The pipe from east to west is only under pressure when the sprinkler system is on... and there is a shut off for the city water between the meter and the valves and backflow on the west side.


----------



## g-man (Jun 15, 2017)

So you have a master valve?


----------



## SteveH (Jan 29, 2020)

If you mean a valve to shut off water to the sprinkler system .. then yes. Sorry … don't know too much about this.


----------



## adgattoni (Oct 3, 2017)

SteveH said:


> g-man said:
> 
> 
> > @SteveH if I understand correctly, you have a pipe connecting the west to the east side. The pipe is constantly under city pressure. Correct?
> ...


If the pipe is only under pressure when the sprinklers are on, then this line is in front of a valve and is feeding a zone on the east side of your house. You could replumb the west side so that the line is going into the valves (vs. being on the output end of one) to use this pipe as a trunk line, but you'd want to make sure the pipe is rated for constant pressure. E.g., SCH 40 PVC would be fine, but blu-loc is not meant for constant pressure. You would also need to add a valve on the east side for whatever zone was being pressurized by that line.
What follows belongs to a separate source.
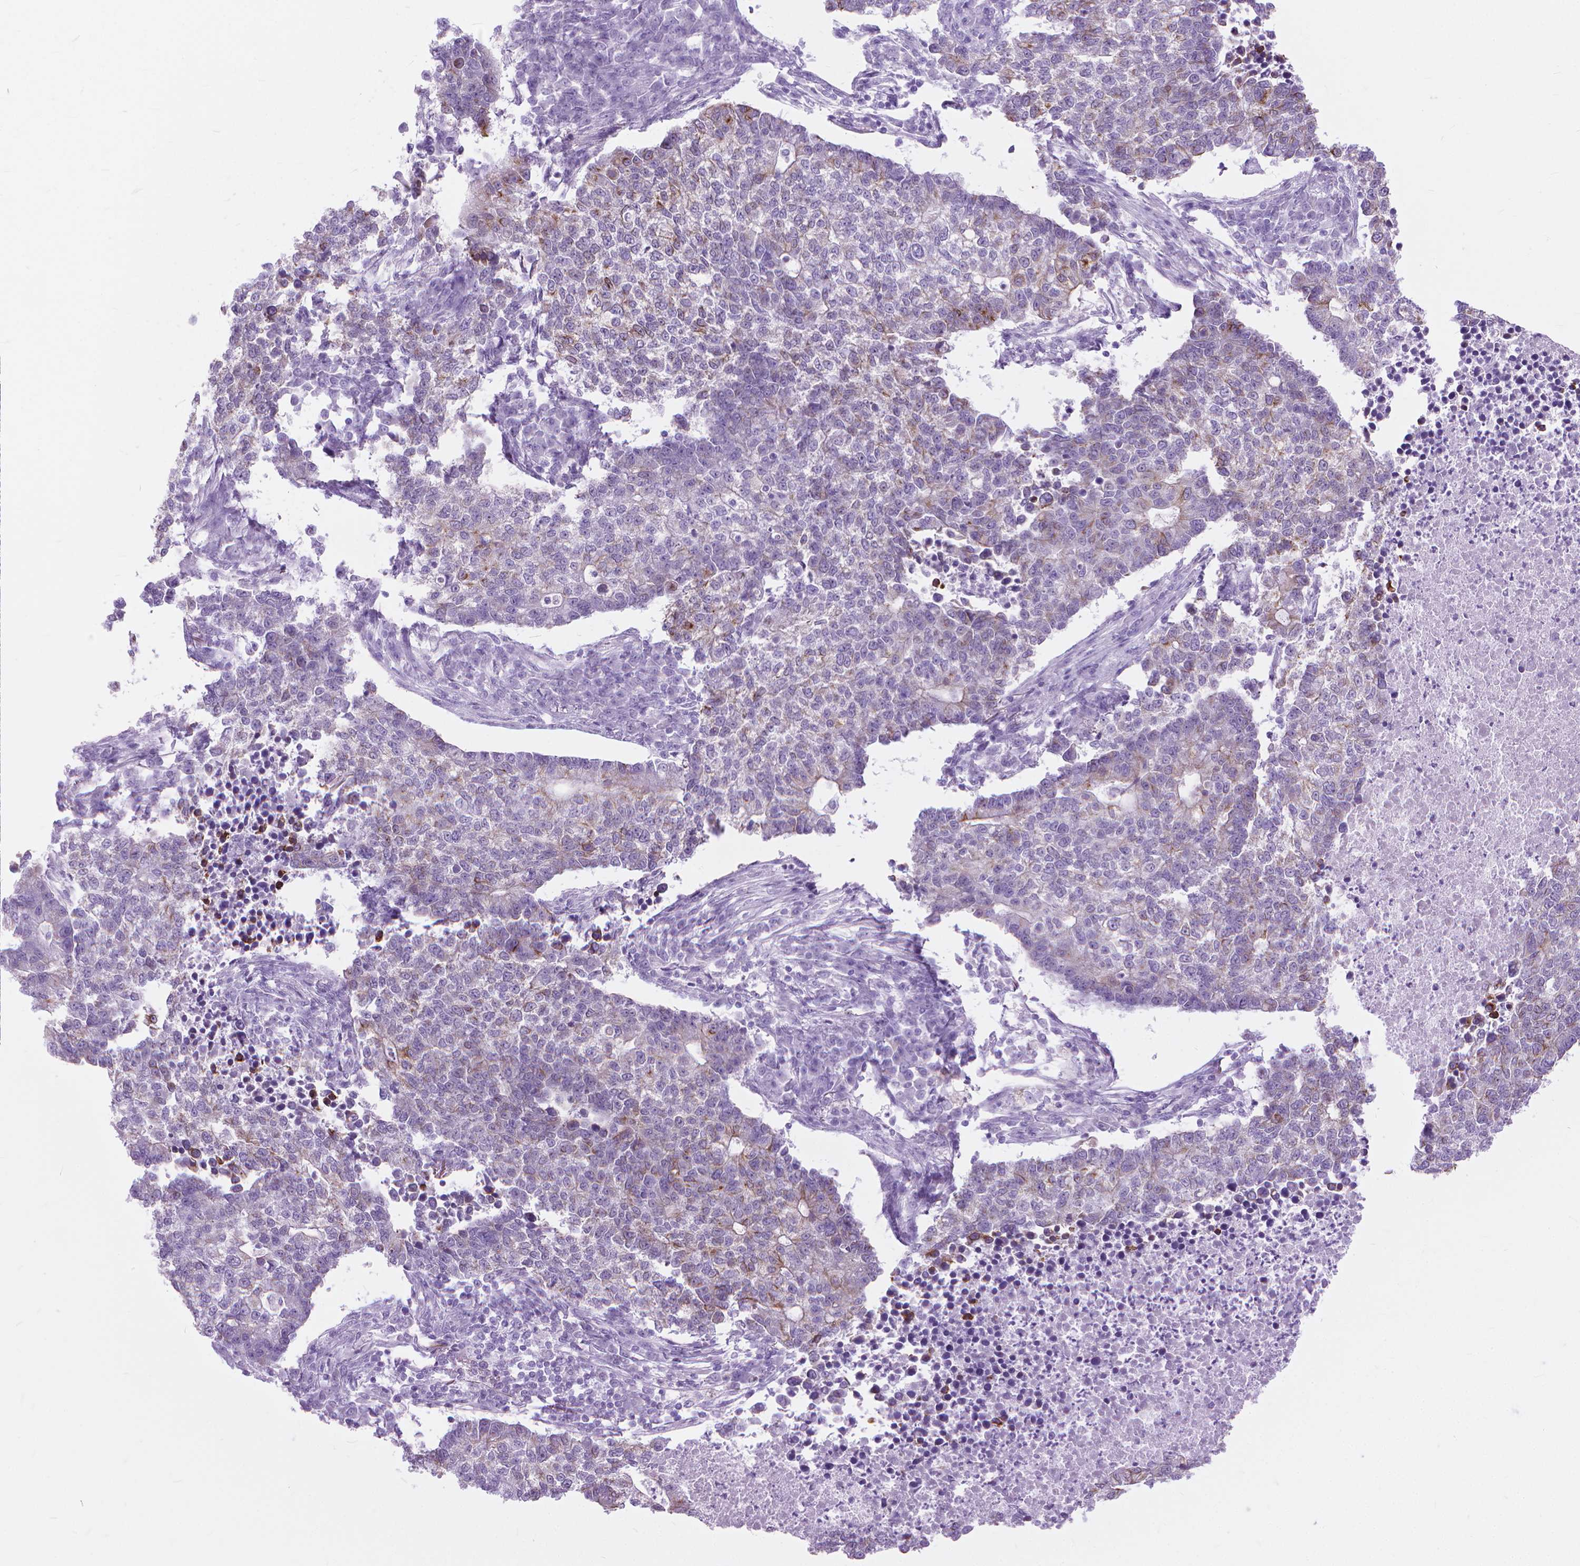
{"staining": {"intensity": "weak", "quantity": "<25%", "location": "cytoplasmic/membranous"}, "tissue": "lung cancer", "cell_type": "Tumor cells", "image_type": "cancer", "snomed": [{"axis": "morphology", "description": "Adenocarcinoma, NOS"}, {"axis": "topography", "description": "Lung"}], "caption": "High power microscopy photomicrograph of an immunohistochemistry image of lung adenocarcinoma, revealing no significant expression in tumor cells. Brightfield microscopy of immunohistochemistry stained with DAB (3,3'-diaminobenzidine) (brown) and hematoxylin (blue), captured at high magnification.", "gene": "HTR2B", "patient": {"sex": "male", "age": 57}}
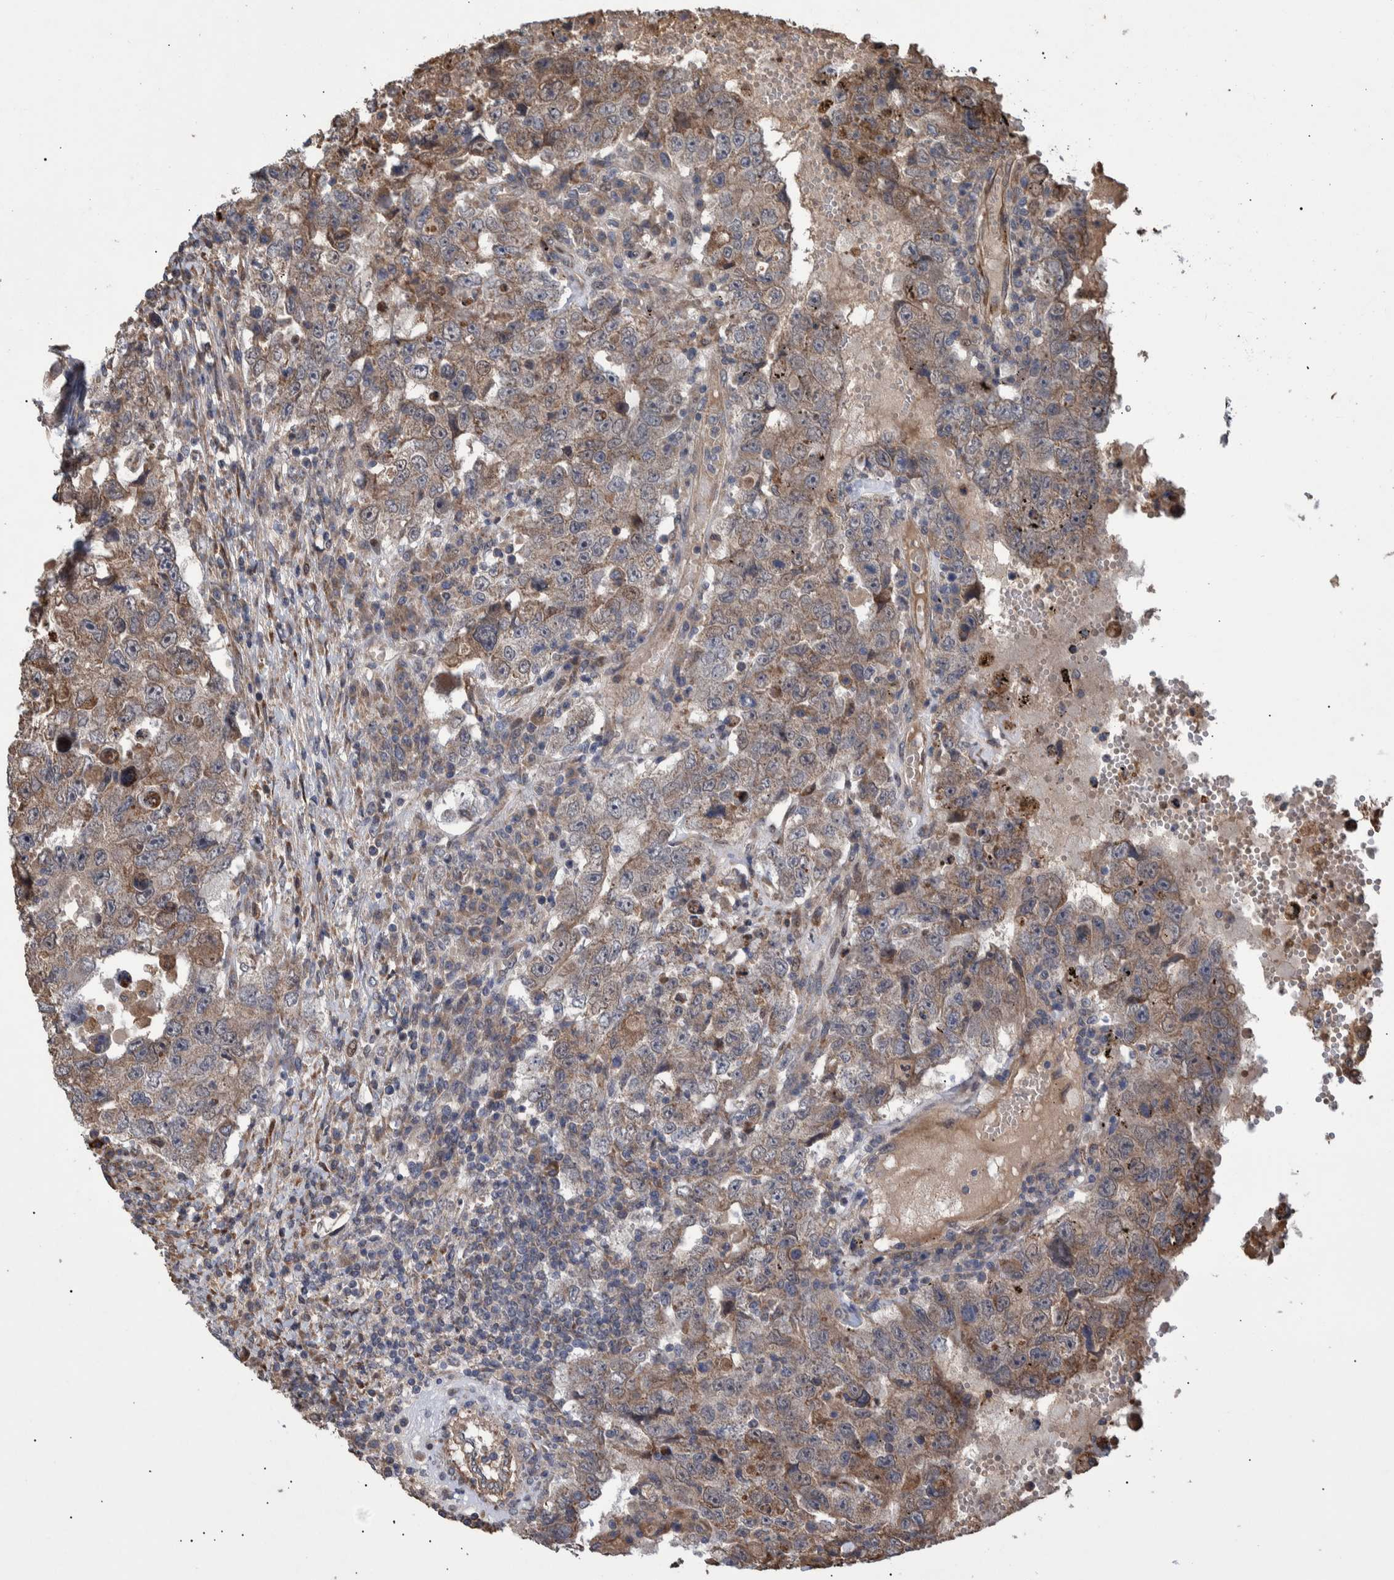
{"staining": {"intensity": "weak", "quantity": ">75%", "location": "cytoplasmic/membranous"}, "tissue": "testis cancer", "cell_type": "Tumor cells", "image_type": "cancer", "snomed": [{"axis": "morphology", "description": "Carcinoma, Embryonal, NOS"}, {"axis": "topography", "description": "Testis"}], "caption": "Immunohistochemical staining of testis cancer (embryonal carcinoma) displays low levels of weak cytoplasmic/membranous protein positivity in approximately >75% of tumor cells.", "gene": "B3GNTL1", "patient": {"sex": "male", "age": 26}}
The way you would make the switch is: 
1) shut off the flow to your system from the main valve, 
2) cut the line between city water and your system and cap both ends (wouldn't want to cross the two sources), 
3) replumb the trunk line & zones as described above, 
4) wire the new valve on the east side,
5) connect the well to the east side of your system and re-pressurize.


----------